Gak cuma metana, permafrost juga menyimpan apa yang disebut sebagai ‘bom karbon’. Permafrost itu juga menyimpan bangkai manusia, hewan, dan tumbuhan selama ratusan ribu tahun. Mau tahu berapa banyak jumlah karbon yang terkubur di dalam permafrost? Dua kali lipat dari SELURUH karbon di atmosfer kita saat ini. Seluruhnya.

Jadi semakin kita menunda waktu untuk mengurangi emisi, mekanisme umpan balik ini semakin berjalan dan kita makin gak tahu kapan tipping point krisis iklim akan terjadi. Bisa jadi IPCC tahun depan memprediksi kita akan mengalami pemanasan 2 derajat celsius, tapi beberapa tahun lagi kita udah di jalur 6 derajat.

Alasan ketiga: Katanya mau berubah, mana?

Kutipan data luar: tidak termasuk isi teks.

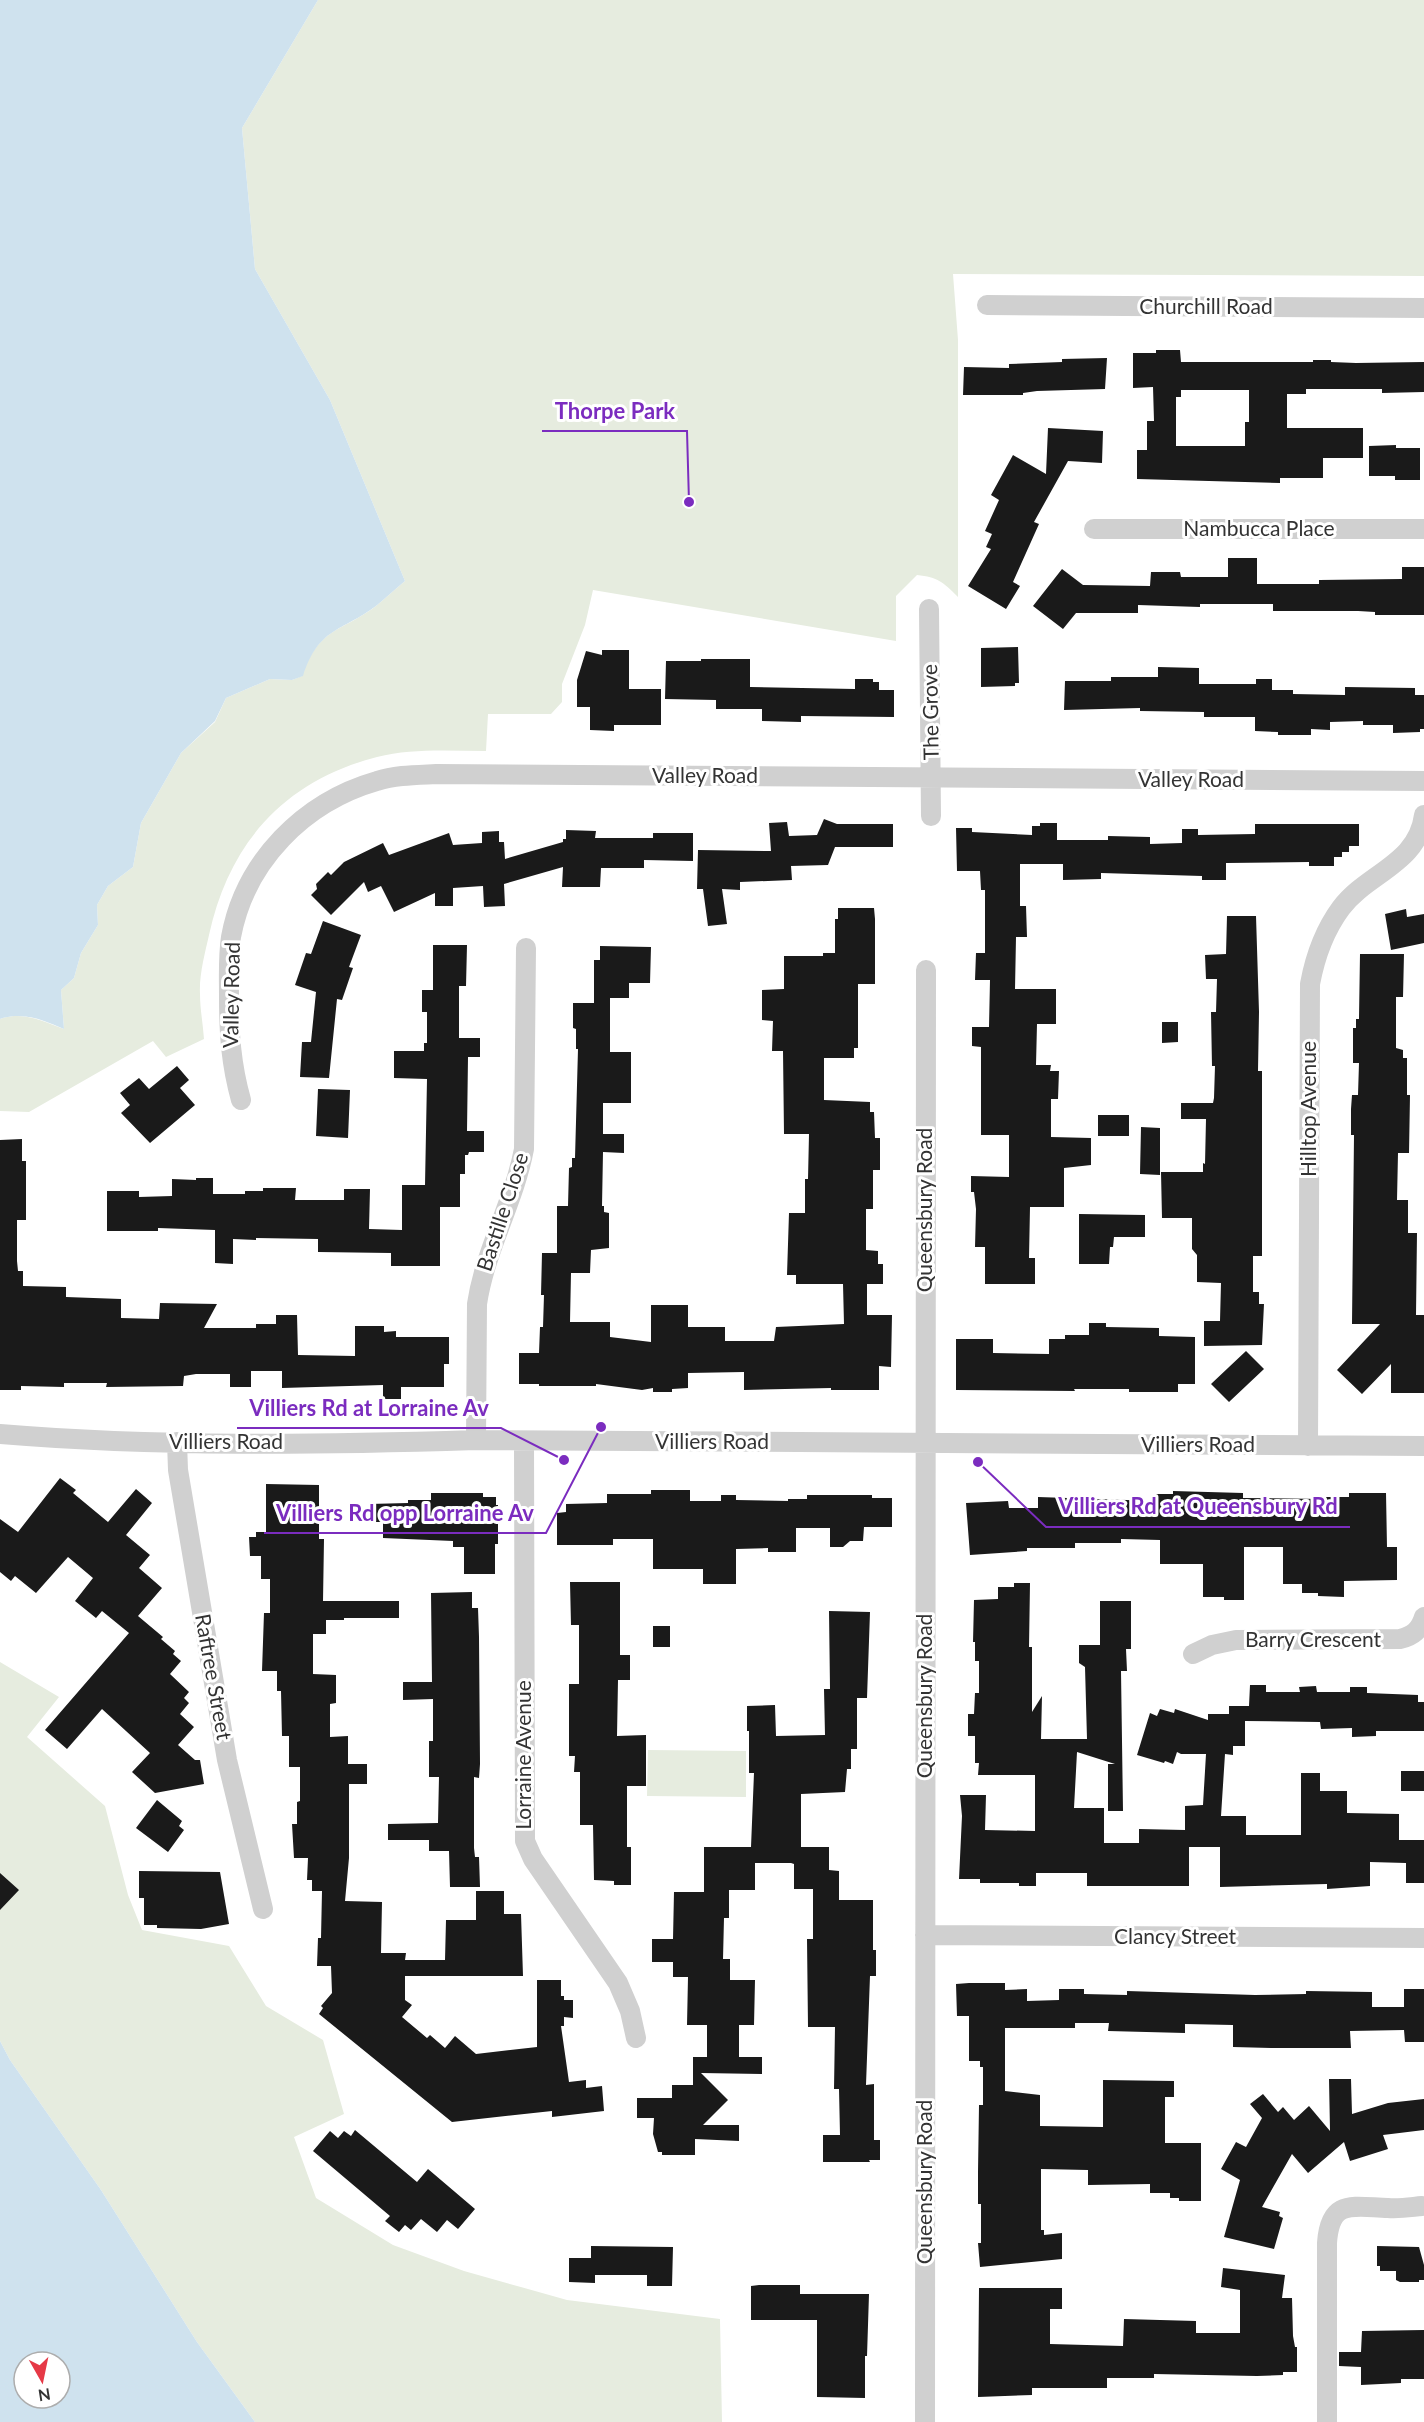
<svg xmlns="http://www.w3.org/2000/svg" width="1424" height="2422" viewBox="0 0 1424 2422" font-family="Lato,sans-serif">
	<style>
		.green { fill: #e6ecdf }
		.water { fill: #cfe2ee; fill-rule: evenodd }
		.building { fill: #1a1a1a; fill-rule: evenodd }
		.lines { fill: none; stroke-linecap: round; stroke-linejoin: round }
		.minor { stroke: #d0d0d0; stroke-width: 20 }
		.labels { text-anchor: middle; stroke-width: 6; stroke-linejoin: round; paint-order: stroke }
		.street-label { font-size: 21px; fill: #333; stroke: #fff }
		.leader { fill: none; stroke: #7b2cbf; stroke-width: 2 }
		.callout-dot { fill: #7b2cbf; stroke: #fff; stroke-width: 2 }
		.callout-label { font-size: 22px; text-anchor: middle; font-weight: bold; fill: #7b2cbf; stroke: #fff; stroke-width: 6; stroke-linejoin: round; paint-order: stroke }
	</style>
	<rect width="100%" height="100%" fill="#fff"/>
	<path class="green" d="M318,0H1424V276L953,274L958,340V597C943,582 938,577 917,575L896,596V641L593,590L585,625L562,684V702L551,714H488L486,751C450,751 412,748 377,757C284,781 229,843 209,935C205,953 199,975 200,994C200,1009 203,1024 204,1039L166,1057L153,1041L29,1112L0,1111V1019C23,1011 42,1021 64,1029L61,990L74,978L81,953L98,925L97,905L108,886L133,867L141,823L181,753L215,722L226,698L270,679L292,680L302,676C319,627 340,633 376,606C386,598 395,589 405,581L330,400L255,269L242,128Z
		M0,1662L59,1697L27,1737L105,1806L128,1895L142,1930L229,1946L266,2006L323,2040L344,2114L294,2137L316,2198L393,2245L464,2271L567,2300L720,2319L722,2422H255L197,2342L101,2190L10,2060L0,2041Z
		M648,1750L746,1751V1797L647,1796Z"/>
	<path class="water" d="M0,0H318L242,128L255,269L330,400L405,581C395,589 386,598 376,606C341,632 319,627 303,676L292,680L270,679L226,698L215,721L181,753L141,823L133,867L108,886L97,905L98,925L81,953L74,978L61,990L64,1029C43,1020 22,1011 0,1019Z
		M0,2041L10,2060L101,2190L197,2342L255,2422H0ZM24,2362H60V2398H24Z"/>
	<path class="building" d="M1156,350H1180L1181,362H1313V360H1331V362L1356,363L1424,362V392L1382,393V389H1306V394H1287V428H1363V458H1323V478H1280V483L1137,479V450H1147V421H1154L1153,387L1133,388V353H1156ZM1181,390H1249V422H1245V446H1176V397H1181Z
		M1107,358L1105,389L1037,391L1023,393V395H963L964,367L1009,368V364L1062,362V359Z
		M1048,428L1103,431L1102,463L1068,461L1034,522L1039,524L1013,582L1020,586L1006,609L968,586L991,549L986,547L992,534L985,531L999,500L991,495L1013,455L1046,474Z
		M1396,445V448H1420V480H1395V476H1369V446Z
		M1228,558H1257V584H1319V580L1402,579V567H1424V615H1375V612L1358,611H1273V604H1200V607L1138,605V613H1076L1063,629L1033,606L1062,569L1083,585L1150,586L1151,572H1180L1181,577H1228Z
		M1018,647L1019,683H1015V686L981,687V648Z
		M602,650H629V689H661V725H614V731L590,730V707H577V680L586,651L602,655Z
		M701,659H750V687L855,689V679H873V682H879V690H894V717L801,716V722L762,721V709H716V700L665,699L666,661H701Z
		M1158,667L1199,668V684H1256V679H1272V690H1293V694L1345,695V687L1415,688V695H1424V729H1420V732L1393,733V725H1363V721L1330,722V730L1311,729V735H1278V732L1255,731V717H1204V712L1140,711V708L1064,710L1065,681H1111V677H1158Z
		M824,819L837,824H893V847H835L828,865L791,866L792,880L740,882V890L722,889L727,924L708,926L703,889H697L698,850L771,851L769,823L787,822L789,836L817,835Z
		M1040,823H1057V840H1108V836L1150,837V844L1182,843V829H1198V835L1255,834V824H1359V846H1349V852H1342V857H1334V866H1309V862L1226,863V880H1202V876L1101,873V879L1063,880V864H1020V906H1026L1027,937H1016L1015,989H1056V1024H1037L1036,1065H1051L1050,1071H1059L1058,1099H1051V1137L1091,1138V1165L1064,1168V1207H1030L1029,1258H1035V1284H985V1247H975L976,1209L974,1192H971V1176L1009,1177V1135H981V1047L972,1046V1027H989L990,980H975L976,953H985V890H981L980,871H957L956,828H972V832L1032,835V826H1040Z
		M566,830L596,831L595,838H653V833H693V861L644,860V868H601L600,887H562L563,867L504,884L505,906L484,907L483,886L453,888V906H435V893L394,912L381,886L368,892L364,882L331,915L311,895L317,889L316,884L328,872L331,875L344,862L383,843L389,855L449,833L453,845L482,843V832L499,831V842H504L505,859L563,842V839H566Z
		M838,908H874L875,919V984H858V1048H854V1058H824V1100L870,1102V1112H874L875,1138H880V1170H873V1209H866V1250L878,1251V1264H883V1284H867V1315H892L891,1367L879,1366V1390H831V1388L744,1390V1372L688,1373V1388L672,1389V1392H653V1388L642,1390L596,1384V1386H539V1384H519V1353H539L540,1327H543L544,1295H541L542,1253H557V1206H568L569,1168L572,1167V1158H575L578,1049H576V1029L573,1028V1003H594V960H600V946L651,947L650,983H629V998H610V1052H631V1103H603V1134H624V1153L603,1152L602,1206H604V1212L609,1213V1248L591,1250L590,1273H571L570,1322H610V1337L651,1342V1305H688V1327H725V1341H774L776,1327L844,1324L843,1284H796V1275H787L789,1213H805V1179H808L809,1134H784L783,1051H772L773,1021L762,1020V990L784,989V956H823V953H835V919H838Z
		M1406,909L1407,917L1424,914V943L1391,950L1385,914Z
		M1227,916H1256L1259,1012L1258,1071H1262V1256H1253V1292H1259V1304H1264L1262,1345L1204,1346V1321H1220L1221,1283L1197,1282V1255L1192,1249V1218H1162L1161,1172H1203V1163L1205,1164L1206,1119H1181V1103H1213L1214,1098L1215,1066H1212L1211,1012H1216L1217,979H1206L1205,955L1226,954Z
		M323,921L361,935L349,967L353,968L342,1000L337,999L329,1078L300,1077L302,1042H311L316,992L295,985L306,953L311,954Z
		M433,945H467L466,986H459V1038H480V1057H468L467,1131H484V1152H469L468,1155H465V1174H460V1207H440V1266H391V1253L318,1252V1239L256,1238V1240L233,1239V1264L215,1263V1230L158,1228V1231H107V1191H139V1197L172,1196V1179L196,1180V1178H213V1194H245V1191H263V1188H296L295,1200H344V1189H370L369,1229L402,1230V1185H425L427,1079L394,1078V1051H424V1043H427V1012H422V990H433Z
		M1360,954H1404L1403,997H1396V1048L1403,1050V1058H1407V1095H1410L1409,1153H1398L1397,1200H1408V1233H1417L1416,1315H1424V1393H1391V1364L1362,1394L1337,1370L1380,1324H1352L1354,1135H1351V1109L1352,1095H1358L1359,1063H1353V1028H1356V1019H1359Z
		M1162,1022H1178V1042L1162,1043Z
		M177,1066L189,1080L180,1088L195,1105L150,1143L121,1113L130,1105L120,1093L139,1078L149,1089Z
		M318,1089L350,1090L348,1138L316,1136Z
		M1098,1115H1129V1136H1098Z
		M1141,1127L1160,1128V1175L1140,1174Z
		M22,1139V1161H26V1220H17V1261L18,1271H23V1286L66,1287V1297L121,1299V1318L159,1319L160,1303L217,1304L204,1328H256V1324H276V1315H297L298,1355L355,1356V1326H384V1332L396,1331V1337H449V1364H444V1387H401V1399H383V1385L282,1388V1371H251V1387H230V1374H196L184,1376L183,1386L106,1387L107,1383H64V1387L21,1386V1390H0V1140Z
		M1079,1214L1145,1215V1237H1114L1113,1247H1110L1109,1264H1079Z
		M1089,1323H1106V1327L1159,1328V1336L1195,1337V1384H1178V1392H1129V1389H1074L1075,1391L956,1390V1339H993V1353L1049,1354V1339H1065V1335H1089Z
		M1246,1351L1264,1369L1229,1402L1211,1384Z
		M60,1478L76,1490L73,1493L108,1522L136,1489L152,1503L126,1535L150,1555L139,1568L162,1588L138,1616L163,1637L161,1639L175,1651L173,1654L181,1661L170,1674L189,1692L184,1698L189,1703L180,1714L194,1727L178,1745L195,1760H200L204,1784L155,1793L132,1772L150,1753L102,1709L67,1749L45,1730L129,1633L102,1611L96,1618L75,1601L93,1578L68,1557L36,1593L15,1576L11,1581L0,1572V1519L18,1532Z
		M266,1484L319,1485V1539H324L323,1601H399V1618H344V1620H326V1634H313V1674L336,1675V1703L330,1704V1737L348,1736V1764H367V1784H349V1858L345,1901L382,1902L381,1953H406L405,1960H445L446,1920H476V1891H504V1914H521L523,1976H405V2000L412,2005L402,2017L427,2038L430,2035L445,2048L455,2036L476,2054L537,2047V1980H561V1996H564V2000H573V2018L564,2017V2026H561L569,2082L586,2080V2088L602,2086L604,2111L552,2117V2111L452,2122L319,2014L323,2008L321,2006L332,1993L331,1966H317L318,1938H321L322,1891H312V1880H307L308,1858H294L292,1824H297V1802L300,1801V1767H289V1736H282L281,1691H277V1671H262L264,1613H270V1579H261V1556H250L249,1537H256V1532H266Z
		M651,1490H690V1501H721V1495H736V1500L788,1501V1499H807V1495H872V1498H892V1527H864L863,1541H850L843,1547H830V1528H796V1552H768V1548L736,1549V1584H703V1569H653V1539H613V1545H557V1513L566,1512V1504L607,1503V1494H651Z
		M1173,1491L1243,1493V1498L1323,1499V1497H1349V1493H1386L1387,1547H1397V1580L1344,1581V1597L1318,1596V1593H1302V1584H1283V1547H1244V1600H1224V1597H1203V1564H1160V1540L1121,1539V1543H1075V1548H1027V1551L970,1555L966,1503L1008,1501L1009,1508H1038V1497L1156,1501V1494H1173Z
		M431,1493H483V1497H496V1505H498V1544H495V1574H464V1547H453V1541L383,1538V1522H369V1504L408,1503V1500H431Z
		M570,1582H620V1655H630V1680H618L617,1736L646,1735V1786H627V1847H631V1885H614V1881L594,1880L593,1825H580V1772H574L575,1756H569V1684H579V1625H571Z
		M1014,1583H1030L1029,1647H1032V1712L1042,1696L1041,1739H1087L1085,1667L1079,1663V1645H1100V1601H1131V1649H1126L1127,1671H1121L1123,1811H1108V1764H1115L1077,1752L1074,1808H1104V1843H1139V1829L1185,1830V1806L1203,1805L1206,1754H1181L1177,1752L1173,1764L1165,1761L1164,1763L1137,1755L1150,1713L1157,1716L1160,1709L1174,1713L1175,1709L1208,1720V1714H1229V1706H1249L1250,1685H1266V1692H1300L1299,1687L1316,1686L1317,1692H1350V1687H1367V1693L1418,1695V1702H1424V1731H1376V1736L1352,1737V1728L1321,1729L1320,1722L1245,1721V1746H1233V1755L1225,1754L1221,1816H1246V1835H1301V1773H1320V1791H1347V1813L1399,1814V1840H1424V1883H1406V1863L1370,1862V1886L1327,1889V1884L1220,1887V1847H1189V1886H1087V1873H1036V1886H1019V1883H980V1879H959L962,1816L960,1795H986L985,1830L1035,1831V1775H978L979,1763H975V1736H968V1714H974L975,1693H979V1661H975V1642H973L974,1600L998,1599V1587H1014Z
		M472,1592V1608H478L479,1637L480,1764L479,1778L474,1777V1848L475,1857H479L480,1887H450L449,1851H429V1840H388V1824L438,1823L439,1777H429V1741H433V1699L403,1700V1682H432L431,1593Z
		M829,1611L870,1612L867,1698H857V1749H851V1769H847L845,1792L801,1794V1847H829V1870L839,1871V1900H873V1950H876V1976H870L866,2085L874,2084V2140H880V2160H869L870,2162H823V2135H840L839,2089H834L835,2027H808L807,1939H813V1889H794V1864L791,1863H755V1890H729V1918H724L723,1959H730V1980H755L754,2025H739V2057H762V2074L701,2073L728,2100L703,2125H739V2141L695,2139V2155H662V2152H658L653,2134L654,2118H637V2098H672V2085H693V2057H707V2025H687L688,1977H673V1962H652V1939H673L674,1892H704V1847H751L754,1773H749V1731H747V1706L775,1705L776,1736L825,1735L824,1689H830Z
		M653,1626H670V1647H653Z
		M1401,1771H1424V1791H1401Z
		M157,1800L182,1821L179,1826L184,1830L168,1852L136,1828Z
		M139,1871L220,1872L229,1924L201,1929L157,1928V1925H144V1898H139Z
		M0,1873L19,1890L0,1910Z
		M969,1983H1005V1990L1027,1989V2001L1059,2000V1989H1084V1994L1127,1995V1991L1255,1995L1306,1994V1991L1372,1992V2007H1404V1989H1424V2042H1405L1404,2030L1350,2031L1351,2048H1271L1233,2047V2025L1185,2024V2033L1108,2031L1109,2023H1075V2028H1005V2091L1040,2095V2126L1103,2127V2080L1174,2081V2097H1165V2143H1201V2201H1179V2198H1170V2193H1150V2184L1088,2185V2170L1041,2169V2230H1044V2235L1062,2233V2259L980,2267L978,2243H981V2204H978V2172L979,2105H983V2067H980V2061H969V2016H957L956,1984Z
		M1329,2079H1351L1352,2114L1388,2103L1424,2099V2130L1383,2135L1388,2149L1350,2161L1344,2142L1308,2173L1292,2154L1262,2207L1280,2212L1279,2216L1283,2218L1274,2249L1224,2237L1240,2180L1221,2169L1236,2142L1246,2147L1262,2118L1250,2104L1263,2094L1278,2112L1283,2107L1294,2120L1309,2106L1330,2131Z
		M355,2130L417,2182L428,2169L475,2209L458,2229L447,2220L437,2232L421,2219L411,2230L405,2225L399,2232L385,2221L390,2216L313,2151L330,2131L338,2138L344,2131L351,2136Z
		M591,2246L673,2247L672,2286H647V2275H595V2283L569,2282V2258H591Z
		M1377,2246L1419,2247L1424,2265V2280H1419V2282H1400L1396,2280V2271H1380V2266H1377Z
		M1223,2268L1285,2275L1282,2298H1292L1293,2336L1295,2347H1297V2372H1283V2375L1257,2376L1154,2374V2378H1107V2388H1032V2395L978,2397L979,2288H1062V2309H1050V2344L1123,2346L1124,2319L1196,2321V2333H1240V2290L1221,2287Z
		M759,2285H800V2294H869L867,2356H865V2398L817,2397V2320H751V2286Z
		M1424,2330V2379H1401V2383L1361,2385V2367L1339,2366V2352H1361L1362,2331Z"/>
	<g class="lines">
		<path class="minor" d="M987,305L1424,308
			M1094,529H1424
			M929,609L931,816
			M241,1100C231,1064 229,1034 229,996C229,976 228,956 231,937C245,861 304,802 377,781C396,775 416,775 436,774L1424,781
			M0,1434C158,1447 318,1445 476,1440L1424,1446
			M476,1440L477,1304C485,1250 514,1202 524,1149L526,948
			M524,1441L525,1841L533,1859L618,1983L630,2011L636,2038
			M177,1442L178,1470L227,1760L263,1909
			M1308,1446L1310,984C1315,957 1324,931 1341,908C1367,873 1418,864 1424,815
			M1193,1654L1212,1645L1236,1640L1400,1639C1413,1636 1420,1630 1424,1617
			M925,1935L1424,1938
			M925,2422L926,970
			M1327,2422V2243C1330,2198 1353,2207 1388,2208C1400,2209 1411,2207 1422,2206"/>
	</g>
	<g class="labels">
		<g class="street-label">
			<text x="1206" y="314">Churchill Road</text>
			<text x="1259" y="536">Nambucca Place</text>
			<text transform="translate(931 712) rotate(-91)" y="7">The Grove</text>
			<text x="705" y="783">Valley Road</text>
			<text x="1191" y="787">Valley Road</text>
			<text transform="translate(232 995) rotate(-89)" y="7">Valley Road</text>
			<text transform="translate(1309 1109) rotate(-90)" y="7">Hilltop Avenue</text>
			<text transform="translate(925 1210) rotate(-90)" y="7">Queensbury Road</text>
			<text transform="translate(503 1212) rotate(-72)" y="7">Bastille Close</text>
			<text x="226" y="1449">Villiers Road</text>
			<text x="712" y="1449">Villiers Road</text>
			<text x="1198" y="1452">Villiers Road</text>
			<text x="1313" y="1647">Barry Crescent</text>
			<text transform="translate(213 1677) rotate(80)" y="7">Raftree Street</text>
			<text transform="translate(925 1696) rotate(-90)" y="7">Queensbury Road</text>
			<text transform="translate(524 1755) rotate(-90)" y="7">Lorraine Avenue</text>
			<text x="1175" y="1944">Clancy Street</text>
			<text transform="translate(925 2182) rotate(-90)" y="7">Queensbury Road</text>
		</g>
	</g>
	<path class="leader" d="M689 502L687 431H542M564 1460L501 1428H237M978 1462L1046 1527H1350M601 1427L546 1533H264"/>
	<g class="callout-dot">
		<circle cx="689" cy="502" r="6"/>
		<circle cx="564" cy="1460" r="6"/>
		<circle cx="978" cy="1462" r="6"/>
		<circle cx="601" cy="1427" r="6"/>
	</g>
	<g class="callout-label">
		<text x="615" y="419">Thorpe Park</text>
		<text x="369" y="1416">Villiers Rd at Lorraine Av</text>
		<text x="1198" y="1514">Villiers Rd at Queensbury Rd</text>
		<text x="405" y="1521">Villiers Rd opp Lorraine Av</text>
	</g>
	<g transform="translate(42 2380) rotate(171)"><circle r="28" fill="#ffffff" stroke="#adadad" stroke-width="1.5"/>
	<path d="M0-4.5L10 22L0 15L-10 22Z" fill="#e63946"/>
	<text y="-9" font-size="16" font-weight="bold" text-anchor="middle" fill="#333333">N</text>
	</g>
</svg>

Percaya gak, dari saat Eunice Foote dan John Tyndall menemukan penjelasan ilmiah tentang pemanasan global (lebih dari seabad lalu), sampai pemimpin dunia mulai pada sadar dan bikin konferensi-konferensi internasional untuk mengurangi emisi global (hampir 30 tahun yang lalu), emisi karbon kita malah semakin naik!

 

 

Menurut laporan yang dirilis oleh Global Carbon Project, emisi karbon global naik 1.6% di tahun 2018 kemarin. Ini mengherankan karena sejak beberapa tahun terakhir, wacana untuk net zero emission dicanangkan berbagai negara di dunia. Bahkan di tahun 2015, dibawah Perjanjian Paris, 195 negara di dunia sepakat untuk mempercepat lagi usaha menurunkan emisi karbon dunia karena kita semakin dikejar waktu.

 

Bisa bayangin dong, di saat pemanasan global secepat yang kita alami sekarang belum pernah kejadian di peradaban manusia manapun, kita tahu manusia belum siap menghadapi itu semua, dan malah emisi makin lama makin naik, wajar gak kalau banyak orang yang sekarang panik?